Future Leader: Jon Erik Higginbotham, Vice President, Business Development, Clinical Analyst, Homecare Homebase

The Future Leaders Awards program is brought to you in partnership with Homecare Homebase. The program is designed to recognize up-and-coming industry members who are shaping the next decade of home health, hospice care, senior housing, skilled nursing, and behavioral health. To see this year’s Future Leaders, visit https://futureleaders.agingmedia.com/.
Jon Erik Higginbotham, vice president of business development and clinical analyst at Homecare Homebase, has been named a 2024 Future Leader by Home Health Care News.
To become a Future Leader, an individual is nominated by their peers. The candidate must be a high-performing employee who is 40-years-old or younger, a passionate worker who knows how to put vision into action, and an advocate for seniors, and the committed professionals who ensure their wellbeing.
Higginbotham sat down with Home Health Care News to talk about why leaders should be malleable, and why it’s important to keep care costs low.
What drew you to this industry?
When I started my nursing career, I wanted to stick to pediatrics. When I got the opportunity to go into the aging population industry, which is really what home health and hospice is, I realized that there were a lot of similarities between pediatric care and aging population care, where it’s more of a holistic care. You’re not just taking care of the patient, but you’re taking care of the family a lot of times. There were just a lot of synergies, and it just made a lot of sense for me to change gears a little bit.
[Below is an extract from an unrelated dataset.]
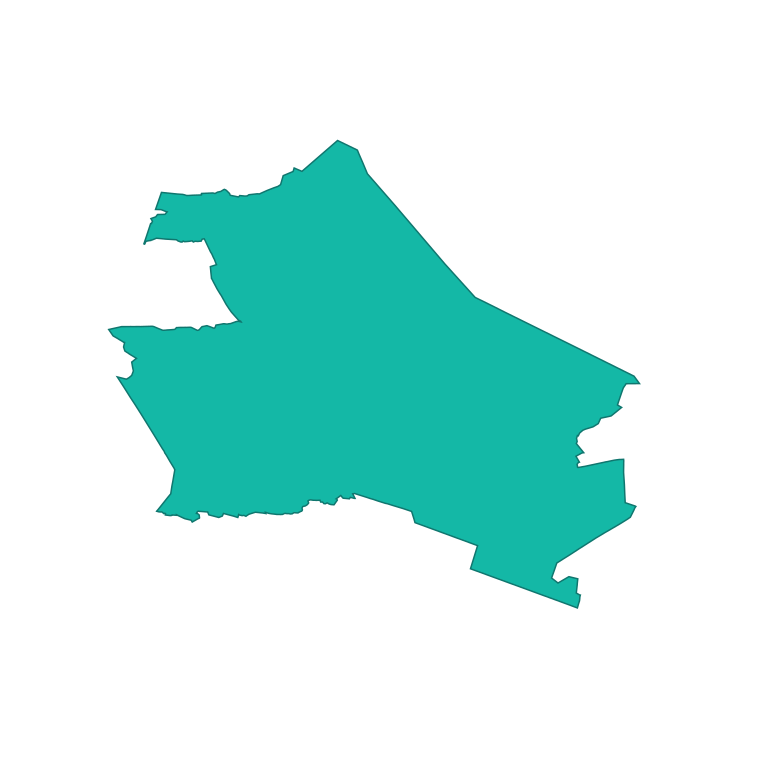 Atašienes pag., Krustpils, Latvia, rotated 23°
{"feature_id": "27541924B82770097220603", "entity_name": "Atašienes pag.", "entity_type": "district", "adm_level": 2, "iso_a3": "LVA", "parent_name": "Latvia", "parent_adm1": "Krustpils", "projection": "natural_earth1", "projection_center": [26.419, 56.547], "detail": "fine", "context": "isolated", "style": "filled", "palette": "teal", "viewbox_px": 768, "rotation_deg": 23, "n_neighbors": 0, "source": "geoboundaries", "source_scale": "gbopen_adm2", "svg_char_len": 5990}
<svg xmlns="http://www.w3.org/2000/svg" viewBox="0 0 768 768"><g transform="rotate(23 384 384)"><path d="M246.1,178.0L225.4,220.3L216.9,220.3L217.3,223.9L209.8,231.6L210.9,240.9L209.1,243.6L206.0,246.4L200.8,251.5L195.6,257.1L195.3,257.6L192.9,258.5L185.8,262.5L185.6,262.7L184.6,264.3L184.4,264.4L183.1,265.1L182.7,265.3L177.6,266.9L177.2,268.4L176.8,268.7L169.1,270.3L168.5,270.2L167.4,269.0L163.4,267.4L162.5,267.2L162.0,267.2L161.0,267.2L160.5,267.7L158.6,270.4L156.3,272.1L155.8,272.4L154.1,274.6L153.3,274.8L151.9,275.0L141.6,279.9L141.6,280.2L141.6,280.5L142.1,281.1L141.9,281.4L134.3,284.9L130.7,286.7L128.7,287.6L126.6,287.8L124.7,288.1L119.5,289.9L104.3,294.6L105.5,312.6L110.4,310.7L110.8,310.6L113.0,310.5L114.9,310.5L116.0,310.5L117.1,310.3L116.9,310.9L116.5,312.4L116.1,313.4L109.3,316.5L108.6,319.3L107.5,320.3L104.8,322.8L107.3,324.7L107.3,324.8L107.2,327.2L106.5,327.5L107.0,333.3L107.1,334.6L107.6,340.6L108.2,348.8L109.0,348.8L109.1,348.5L109.1,345.7L111.4,344.1L113.1,343.1L113.0,342.9L114.4,341.9L117.6,338.7L126.2,336.0L136.6,332.3L138.3,332.8L141.4,332.7L142.7,332.2L143.3,330.9L144.5,331.0L146.1,330.3L149.1,328.7L151.4,327.2L153.0,327.8L154.4,326.4L156.8,325.6L159.9,323.9L160.0,321.8L161.7,320.6L162.8,321.4L172.6,330.1L174.7,331.6L177.6,334.3L179.1,335.5L179.3,335.7L182.2,338.7L183.2,339.6L178.3,343.8L181.2,349.2L182.7,351.9L184.0,354.3L184.6,354.6L187.3,356.9L193.2,361.7L197.8,365.0L199.8,366.3L206.8,371.8L207.2,372.1L207.3,372.2L212.1,375.4L215.5,377.5L220.1,379.7L225.4,382.2L227.5,382.2L228.2,382.7L225.8,383.1L225.2,383.3L223.8,384.1L223.1,384.7L219.2,388.3L217.6,389.2L216.1,390.2L213.3,391.0L212.6,391.3L209.2,393.6L206.3,395.4L206.4,397.5L206.4,398.2L205.8,399.1L201.0,399.3L198.2,399.5L195.6,401.3L194.1,402.3L193.3,404.4L193.1,405.2L192.6,406.4L192.0,407.1L191.5,407.4L191.0,407.6L190.1,407.5L184.6,407.2L183.4,407.5L180.0,409.1L179.0,409.5L173.1,412.1L171.6,412.9L170.9,413.2L170.5,414.6L170.4,414.8L170.0,415.4L169.7,415.7L166.1,417.6L163.1,419.1L161.7,419.9L159.6,420.9L158.9,421.0L154.8,421.1L149.8,421.1L149.0,421.2L148.6,421.3L147.9,421.5L137.2,426.4L135.4,427.1L132.7,428.3L129.2,429.8L128.9,429.9L119.9,433.8L118.0,435.2L111.8,439.6L110.3,440.7L109.3,441.4L115.7,445.5L116.0,445.6L121.0,446.2L123.4,446.6L125.1,446.8L127.0,447.1L127.9,447.3L129.0,447.1L129.8,451.7L132.6,454.9L139.1,456.1L146.1,457.1L143.2,462.4L145.9,466.6L148.2,469.9L148.4,474.7L146.8,477.8L145.0,480.2L135.7,481.7L145.6,488.4L155.1,495.0L156.1,495.7L163.0,500.3L172.7,507.0L191.7,520.4L205.1,530.0L207.7,531.7L208.0,531.8L209.0,533.0L211.6,534.7L217.2,538.9L223.9,543.7L224.2,544.0L224.4,544.3L224.9,544.5L227.1,553.9L227.6,555.9L228.6,560.6L230.6,568.4L229.4,572.4L225.2,587.5L224.5,589.8L224.4,589.9L224.4,590.0L225.3,589.8L226.1,589.8L227.9,589.3L229.3,588.6L229.5,588.6L232.1,589.3L232.4,588.8L233.5,588.6L233.9,590.0L235.4,589.6L238.6,588.7L239.7,588.1L240.4,587.5L240.3,587.3L244.4,585.9L244.1,585.4L246.8,585.6L252.3,585.8L252.8,585.8L253.4,585.8L258.7,584.9L259.2,584.8L259.6,584.8L259.8,584.8L261.4,586.0L263.7,583.0L264.6,581.8L265.2,581.0L266.3,579.8L266.5,579.6L266.5,579.3L265.7,577.9L265.3,577.2L265.1,577.0L265.1,576.8L263.0,576.1L261.9,576.4L261.9,575.3L262.3,574.2L262.7,573.6L263.4,573.5L263.5,573.5L264.0,573.3L268.4,571.8L271.2,570.9L271.7,570.7L273.9,572.9L277.3,572.4L284.1,571.4L286.8,568.7L286.8,565.9L293.1,565.0L297.2,564.4L301.6,564.0L301.6,563.6L301.2,560.9L302.9,561.1L303.6,560.7L304.7,560.7L306.3,559.7L308.6,559.7L309.3,558.5L309.9,557.7L310.3,556.9L310.9,556.4L312.5,555.0L315.7,552.3L316.4,552.1L317.0,551.9L322.9,550.1L325.9,549.4L325.0,548.4L326.6,548.2L327.9,548.2L328.9,548.0L331.0,547.5L334.3,546.5L336.2,546.0L340.1,544.4L341.7,543.6L342.6,542.4L343.6,541.7L345.5,541.2L346.2,540.8L347.4,540.4L348.4,540.3L349.4,539.8L350.4,539.2L350.9,538.3L351.5,537.6L354.4,536.6L355.3,536.2L355.9,535.3L357.2,533.8L357.8,533.3L358.1,532.7L358.1,531.9L357.9,531.4L357.4,530.9L357.1,530.3L357.0,529.7L357.1,528.6L357.4,528.3L359.2,527.0L360.4,525.3L360.7,524.5L361.1,523.3L361.1,522.9L360.8,522.5L359.8,521.6L359.7,521.1L360.1,520.6L361.2,519.6L361.8,519.3L364.5,518.6L365.9,518.0L367.1,517.6L370.5,516.0L371.8,517.4L373.7,516.7L375.4,517.6L376.9,517.1L378.1,515.6L380.4,515.9L382.3,515.7L384.7,514.9L385.0,514.8L385.2,514.7L385.3,514.4L385.4,513.8L386.4,509.2L385.5,508.2L384.9,508.3L387.8,503.5L389.6,504.5L391.0,505.1L395.4,503.7L397.0,503.2L397.2,502.2L397.3,501.5L401.2,500.9L401.3,500.9L402.0,500.6L398.1,497.3L398.9,496.8L399.7,496.3L407.0,495.6L413.3,495.0L416.1,494.8L419.2,494.4L423.8,494.1L432.0,493.3L433.8,492.9L440.1,492.3L450.3,491.2L459.2,490.5L464.8,497.1L466.6,499.4L466.7,499.5L533.3,496.2L535.8,520.3L642.1,514.9L642.7,514.9L649.5,514.6L648.9,509.6L648.7,507.2L648.1,505.2L647.4,503.2L647.4,502.8L647.2,501.6L646.7,501.8L645.6,501.6L642.7,501.3L640.3,493.3L639.8,491.9L638.5,487.6L629.5,489.1L628.8,490.0L621.9,499.2L614.1,497.1L613.9,494.6L613.6,489.5L613.2,483.9L613.0,481.3L617.0,475.5L622.9,467.0L627.5,460.1L632.4,453.0L639.0,443.3L645.4,434.5L650.0,428.4L656.3,419.9L660.1,414.5L661.6,412.3L661.6,412.2L662.8,410.4L663.3,402.7L663.3,400.1L663.7,398.3L662.9,398.2L652.4,399.0L648.8,391.6L644.7,382.9L640.3,374.2L639.1,371.8L638.9,371.3L638.1,369.4L636.2,364.7L635.5,363.1L635.0,361.8L634.7,361.0L634.0,359.7L632.2,360.6L630.0,361.6L627.8,362.9L625.8,364.1L623.9,365.4L619.9,368.2L618.0,369.4L617.1,370.1L601.1,381.3L599.2,382.5L597.4,383.7L595.1,385.1L594.5,384.8L594.3,384.2L593.1,382.5L593.6,380.3L594.4,379.6L588.9,375.5L593.1,370.2L594.7,369.2L584.3,363.7L584.3,361.5L582.5,358.9L582.2,355.8L583.1,355.8L583.2,352.8L585.1,348.9L587.0,346.9L593.1,341.8L593.7,341.0L596.7,336.7L596.8,331.2L597.0,330.7L604.0,325.8L605.6,324.6L611.9,312.7L607.1,312.1L606.7,307.2L606.0,297.6L605.8,294.1L606.8,289.1L619.0,283.8L611.1,279.1L542.6,275.0L467.6,270.7L453.9,269.8L434.1,268.7L393.1,249.7L325.7,216.0L286.6,197.0L278.5,189.1L270.9,181.9L268.1,179.1L246.1,178.0Z" fill="#14b8a6" stroke="#0f766e" stroke-width="1.5"/></g></svg>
What’s your biggest lesson learned since starting to work in this industry?
It’s very over regulated, and that’s something you typically don’t see on a lot of other aspects of health care. That was really eye opening for me, because compared to pediatrics, there’s just not as much regulatory burden that you have to deal with.
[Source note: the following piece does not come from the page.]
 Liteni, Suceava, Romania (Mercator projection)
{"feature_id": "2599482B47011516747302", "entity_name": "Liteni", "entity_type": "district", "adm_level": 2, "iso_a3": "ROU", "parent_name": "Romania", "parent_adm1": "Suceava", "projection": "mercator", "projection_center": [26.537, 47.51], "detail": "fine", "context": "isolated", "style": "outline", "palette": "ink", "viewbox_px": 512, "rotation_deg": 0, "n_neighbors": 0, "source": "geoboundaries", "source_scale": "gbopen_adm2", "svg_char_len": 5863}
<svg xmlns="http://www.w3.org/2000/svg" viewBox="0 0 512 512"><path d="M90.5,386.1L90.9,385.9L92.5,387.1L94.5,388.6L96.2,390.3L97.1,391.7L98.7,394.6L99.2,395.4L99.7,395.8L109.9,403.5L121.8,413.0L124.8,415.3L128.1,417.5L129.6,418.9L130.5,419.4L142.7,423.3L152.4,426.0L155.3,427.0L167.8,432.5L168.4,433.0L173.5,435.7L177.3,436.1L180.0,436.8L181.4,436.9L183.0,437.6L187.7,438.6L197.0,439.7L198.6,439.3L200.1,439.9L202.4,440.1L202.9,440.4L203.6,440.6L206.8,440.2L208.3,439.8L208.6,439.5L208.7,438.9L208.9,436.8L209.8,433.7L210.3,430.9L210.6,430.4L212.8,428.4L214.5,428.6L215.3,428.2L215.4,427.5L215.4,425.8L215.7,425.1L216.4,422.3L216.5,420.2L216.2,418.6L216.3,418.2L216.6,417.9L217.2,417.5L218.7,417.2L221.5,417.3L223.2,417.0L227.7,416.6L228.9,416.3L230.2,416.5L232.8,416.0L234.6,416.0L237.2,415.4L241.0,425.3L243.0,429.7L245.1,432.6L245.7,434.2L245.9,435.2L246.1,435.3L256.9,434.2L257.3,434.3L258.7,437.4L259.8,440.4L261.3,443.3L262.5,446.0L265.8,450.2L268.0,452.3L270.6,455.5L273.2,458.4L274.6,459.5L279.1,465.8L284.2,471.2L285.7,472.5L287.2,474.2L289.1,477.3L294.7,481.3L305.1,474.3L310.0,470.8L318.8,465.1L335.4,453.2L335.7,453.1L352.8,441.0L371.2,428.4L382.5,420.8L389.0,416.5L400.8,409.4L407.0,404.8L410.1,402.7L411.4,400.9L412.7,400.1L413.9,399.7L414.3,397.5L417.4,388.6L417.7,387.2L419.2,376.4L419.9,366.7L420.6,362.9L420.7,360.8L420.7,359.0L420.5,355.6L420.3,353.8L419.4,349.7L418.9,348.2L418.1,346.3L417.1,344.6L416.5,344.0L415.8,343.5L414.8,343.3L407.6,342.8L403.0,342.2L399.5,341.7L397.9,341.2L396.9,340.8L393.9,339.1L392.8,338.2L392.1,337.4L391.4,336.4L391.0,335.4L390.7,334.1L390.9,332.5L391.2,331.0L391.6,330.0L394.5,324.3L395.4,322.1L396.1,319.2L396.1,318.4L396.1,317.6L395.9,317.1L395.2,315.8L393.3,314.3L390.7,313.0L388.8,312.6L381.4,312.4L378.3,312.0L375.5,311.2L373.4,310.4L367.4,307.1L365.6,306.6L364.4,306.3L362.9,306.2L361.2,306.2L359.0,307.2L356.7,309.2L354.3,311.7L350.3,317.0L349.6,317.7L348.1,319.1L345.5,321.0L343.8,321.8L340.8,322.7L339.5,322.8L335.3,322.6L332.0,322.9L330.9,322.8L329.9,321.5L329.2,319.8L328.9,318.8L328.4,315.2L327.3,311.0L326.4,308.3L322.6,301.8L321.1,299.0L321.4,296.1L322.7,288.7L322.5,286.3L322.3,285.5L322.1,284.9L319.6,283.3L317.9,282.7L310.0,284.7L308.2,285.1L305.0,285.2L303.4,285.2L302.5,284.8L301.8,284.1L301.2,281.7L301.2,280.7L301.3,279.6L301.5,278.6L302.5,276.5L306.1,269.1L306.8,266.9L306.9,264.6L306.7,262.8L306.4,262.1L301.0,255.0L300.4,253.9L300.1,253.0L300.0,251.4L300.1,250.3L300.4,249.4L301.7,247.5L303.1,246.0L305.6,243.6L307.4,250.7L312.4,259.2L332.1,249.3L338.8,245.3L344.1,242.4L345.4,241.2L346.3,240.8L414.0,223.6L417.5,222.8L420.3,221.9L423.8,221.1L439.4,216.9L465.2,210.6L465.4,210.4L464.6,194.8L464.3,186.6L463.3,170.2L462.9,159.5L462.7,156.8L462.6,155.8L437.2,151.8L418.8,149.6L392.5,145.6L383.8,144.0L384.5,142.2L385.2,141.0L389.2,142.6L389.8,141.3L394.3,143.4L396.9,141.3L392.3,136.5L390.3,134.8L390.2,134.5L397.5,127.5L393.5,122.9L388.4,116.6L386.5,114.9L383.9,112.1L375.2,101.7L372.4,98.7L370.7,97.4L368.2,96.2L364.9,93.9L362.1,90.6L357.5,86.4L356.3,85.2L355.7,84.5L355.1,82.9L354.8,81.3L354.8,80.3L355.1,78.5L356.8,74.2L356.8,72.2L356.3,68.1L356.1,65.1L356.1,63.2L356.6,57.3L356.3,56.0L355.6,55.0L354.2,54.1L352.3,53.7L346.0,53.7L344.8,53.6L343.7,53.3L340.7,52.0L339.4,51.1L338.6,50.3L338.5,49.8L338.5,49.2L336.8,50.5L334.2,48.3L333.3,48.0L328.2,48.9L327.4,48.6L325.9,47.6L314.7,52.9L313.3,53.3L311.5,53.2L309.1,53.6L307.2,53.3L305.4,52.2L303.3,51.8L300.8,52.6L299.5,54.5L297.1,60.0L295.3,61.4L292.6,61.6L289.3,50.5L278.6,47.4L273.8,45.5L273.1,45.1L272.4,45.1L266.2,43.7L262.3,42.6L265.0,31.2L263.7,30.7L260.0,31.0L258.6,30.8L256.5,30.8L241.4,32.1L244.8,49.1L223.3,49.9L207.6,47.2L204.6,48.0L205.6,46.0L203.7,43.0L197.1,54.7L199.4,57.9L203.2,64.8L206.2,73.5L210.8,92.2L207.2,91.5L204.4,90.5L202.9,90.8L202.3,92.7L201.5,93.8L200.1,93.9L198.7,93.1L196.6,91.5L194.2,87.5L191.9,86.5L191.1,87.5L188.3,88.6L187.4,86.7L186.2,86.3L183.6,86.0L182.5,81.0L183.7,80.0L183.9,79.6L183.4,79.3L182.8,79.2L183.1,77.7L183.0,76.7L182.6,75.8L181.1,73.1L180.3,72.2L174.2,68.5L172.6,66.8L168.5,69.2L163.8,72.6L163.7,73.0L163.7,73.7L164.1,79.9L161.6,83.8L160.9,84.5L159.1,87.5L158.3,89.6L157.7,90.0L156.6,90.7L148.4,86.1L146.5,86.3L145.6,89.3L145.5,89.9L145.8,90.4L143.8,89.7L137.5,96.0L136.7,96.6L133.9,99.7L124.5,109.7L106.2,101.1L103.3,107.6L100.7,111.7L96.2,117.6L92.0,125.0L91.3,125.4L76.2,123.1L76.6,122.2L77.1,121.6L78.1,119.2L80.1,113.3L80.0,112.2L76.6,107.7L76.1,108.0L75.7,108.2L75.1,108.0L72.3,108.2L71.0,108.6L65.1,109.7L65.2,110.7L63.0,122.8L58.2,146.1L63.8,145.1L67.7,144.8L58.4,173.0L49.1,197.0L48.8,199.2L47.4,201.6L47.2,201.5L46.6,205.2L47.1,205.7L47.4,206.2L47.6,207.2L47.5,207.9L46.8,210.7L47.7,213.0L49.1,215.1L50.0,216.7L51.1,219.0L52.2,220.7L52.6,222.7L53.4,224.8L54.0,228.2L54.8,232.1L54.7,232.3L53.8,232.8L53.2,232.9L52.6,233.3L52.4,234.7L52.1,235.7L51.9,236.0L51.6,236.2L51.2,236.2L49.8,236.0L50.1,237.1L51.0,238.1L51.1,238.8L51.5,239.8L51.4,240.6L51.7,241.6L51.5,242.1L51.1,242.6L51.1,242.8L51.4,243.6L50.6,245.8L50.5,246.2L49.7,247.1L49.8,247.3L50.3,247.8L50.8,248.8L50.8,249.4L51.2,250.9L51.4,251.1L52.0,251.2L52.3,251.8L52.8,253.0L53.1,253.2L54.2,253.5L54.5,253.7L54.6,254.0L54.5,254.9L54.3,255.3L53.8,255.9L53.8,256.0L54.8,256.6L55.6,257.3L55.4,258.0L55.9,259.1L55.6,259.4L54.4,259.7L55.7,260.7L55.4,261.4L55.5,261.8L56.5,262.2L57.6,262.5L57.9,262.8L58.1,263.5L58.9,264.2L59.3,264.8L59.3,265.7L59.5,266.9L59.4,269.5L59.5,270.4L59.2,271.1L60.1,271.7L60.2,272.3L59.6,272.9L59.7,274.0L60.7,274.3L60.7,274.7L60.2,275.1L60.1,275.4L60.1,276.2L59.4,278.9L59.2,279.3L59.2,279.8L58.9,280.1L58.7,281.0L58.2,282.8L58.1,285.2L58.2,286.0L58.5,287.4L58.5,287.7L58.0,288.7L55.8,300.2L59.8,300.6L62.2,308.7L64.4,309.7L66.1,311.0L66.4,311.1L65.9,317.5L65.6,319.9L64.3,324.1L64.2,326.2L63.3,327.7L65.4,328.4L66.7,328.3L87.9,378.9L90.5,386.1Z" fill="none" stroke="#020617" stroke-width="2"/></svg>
If you could change one thing with an eye toward the future of home health or home care, what would it be?
Keep the payers out of health care — do what’s best for the patient all the time, regardless of how much money it costs.
We’re at a crux right now in our industry where the payers are focused, solely, on margins in the home health and hospice space. Outcomes are important.
I think keeping the payers out of the game is really important. I think keeping advocacy from the lobbying perspective out of the game is also important. I don’t need massive health systems lobbying with pharmaceutical companies to drive up prices just so they can hit certain numbers. I need the cost, in general, to be as low as possible. Because home health and hospice does that, it’s really frustrating that we become the section of health care, the 2%, that gets so over regulated and under reimbursed. Home health and hospice both reduce rehospitalization rates more than any other realm of health care, so why would I not want to invest money so patients and families are not having to go back to the hospital.
What do you foresee as being different about the home health or home care industry looking ahead to 2025?
My hope is that [the U.S. Centers for Medicare & Medicaid Services (CMS)], with some of the new data that they’re capturing, is going to start to come around to say, ‘we are really underpaying these home health agencies, especially from a Medicare Advantage perspective,’ where they’re basically capping costs at 60% of the Medicare rate.
In a word, how would you describe the future of home health or home care?
I think it has the brightest future out of any part of health care.
What quality must all Future Leaders possess?
The ability to turn on a dime. With technology changing and with a lot of the political agendas and lobbying agendas, I think you really have to be prepared for everything in anything. Being able to be malleable instead of super rigid is extremely important for a future leader.